David Stockman on The Coming Bond Bear Market… And What Comes Next
The comments below are an edited and abridged synopsis of an article by David Stockman
If you didn’t think the $70 trillion global bond market was worrying, last week’s yield surge was a wake-up call. From the 2.15% close one week earlier, the 10-year yield soared to a peak of 2.50%; and that 36 basis point gain was the culmination of a stunning 200 basis point rise from the cyclical low point (0.51%) recorded during July 2020.
The US economy, with $87 trillion in debt, representing a record 365% of GDP, can’t take much in the way of interest rate increases. But when the Fed is drastically behind the curve, and will be forced to brake hard in the coming months, you are talking about a recipe for financial carnage.
Of course, the Fed is just beginning to recognize the mess it is in. It has literally buried the bond market in false economics: Ultra-low nominal yields that cannot possibly withstand the inflationary gales coming down the pike.

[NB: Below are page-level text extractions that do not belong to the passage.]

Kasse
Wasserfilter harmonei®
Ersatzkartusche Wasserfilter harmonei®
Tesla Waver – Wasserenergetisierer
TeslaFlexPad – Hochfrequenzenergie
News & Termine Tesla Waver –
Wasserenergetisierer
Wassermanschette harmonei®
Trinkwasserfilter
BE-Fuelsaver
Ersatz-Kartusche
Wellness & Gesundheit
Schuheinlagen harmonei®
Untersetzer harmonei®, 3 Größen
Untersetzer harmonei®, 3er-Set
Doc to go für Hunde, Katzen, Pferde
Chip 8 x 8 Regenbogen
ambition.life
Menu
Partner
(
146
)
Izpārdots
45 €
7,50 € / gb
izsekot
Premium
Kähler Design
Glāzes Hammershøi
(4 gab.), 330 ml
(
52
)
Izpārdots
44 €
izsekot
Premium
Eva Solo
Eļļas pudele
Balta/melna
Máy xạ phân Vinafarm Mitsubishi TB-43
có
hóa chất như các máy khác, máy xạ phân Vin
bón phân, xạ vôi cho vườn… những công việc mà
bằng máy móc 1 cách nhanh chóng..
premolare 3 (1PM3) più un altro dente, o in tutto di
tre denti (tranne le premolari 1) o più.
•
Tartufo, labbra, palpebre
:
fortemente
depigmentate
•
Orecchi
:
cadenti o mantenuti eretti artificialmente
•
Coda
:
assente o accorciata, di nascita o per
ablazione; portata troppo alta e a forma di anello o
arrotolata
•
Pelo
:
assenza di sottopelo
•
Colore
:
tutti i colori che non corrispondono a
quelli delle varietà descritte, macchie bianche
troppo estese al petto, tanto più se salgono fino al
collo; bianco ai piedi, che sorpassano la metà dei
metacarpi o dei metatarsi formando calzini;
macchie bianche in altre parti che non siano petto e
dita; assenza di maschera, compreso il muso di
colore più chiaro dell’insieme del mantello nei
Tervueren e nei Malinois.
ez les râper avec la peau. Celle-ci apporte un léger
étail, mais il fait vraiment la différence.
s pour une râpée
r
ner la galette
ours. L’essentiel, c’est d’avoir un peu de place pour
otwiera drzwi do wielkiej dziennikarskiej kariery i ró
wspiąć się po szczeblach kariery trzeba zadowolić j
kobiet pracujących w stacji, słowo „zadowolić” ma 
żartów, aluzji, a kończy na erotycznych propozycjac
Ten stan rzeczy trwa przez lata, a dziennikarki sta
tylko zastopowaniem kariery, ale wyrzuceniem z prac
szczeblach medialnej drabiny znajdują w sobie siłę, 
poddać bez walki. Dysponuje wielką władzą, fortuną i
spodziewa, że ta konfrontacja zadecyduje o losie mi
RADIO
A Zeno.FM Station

Stockman discusses the real yield on the world’s benchmark bond; how the global bond market bubble is deflating at a fearsome pace; the Fed’s post March 2020 printathon that caused a radical plunge in mortgage rates triggering a speculative run-up in housing prices; and the corporate sector’s shrinking equity base.
Needless to say, Wall Street is sleepwalking. As the bond bear gathers girth it will become increasingly obvious that we are in the early stages of a much larger, seismic shift not only in monetary policy, but in the state of the US economy.